(Beginning of Supplied material)

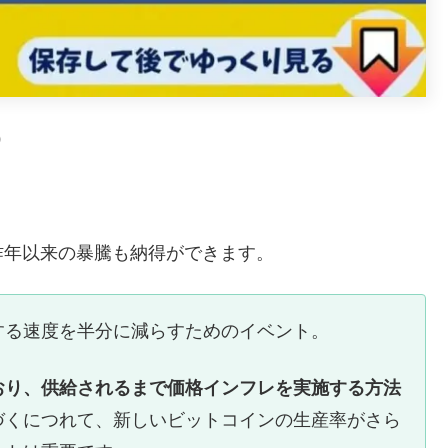
m）
昨年以来の暴騰も納得ができます。
する速度を半分に減らすためのイベント。
おり、供給されるまで価格インフレを実施する方法
づくにつれて、新しいビットコインの生産率がさら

(End of Supplied material)

# Action item
Repeat the full listing above exactly, with no pictures in the copy.

# Response below
m）
昨年以来の暴騰も納得ができます。
する速度を半分に減らすためのイベント。
おり、供給されるまで価格インフレを実施する方法
づくにつれて、新しいビットコインの生産率がさら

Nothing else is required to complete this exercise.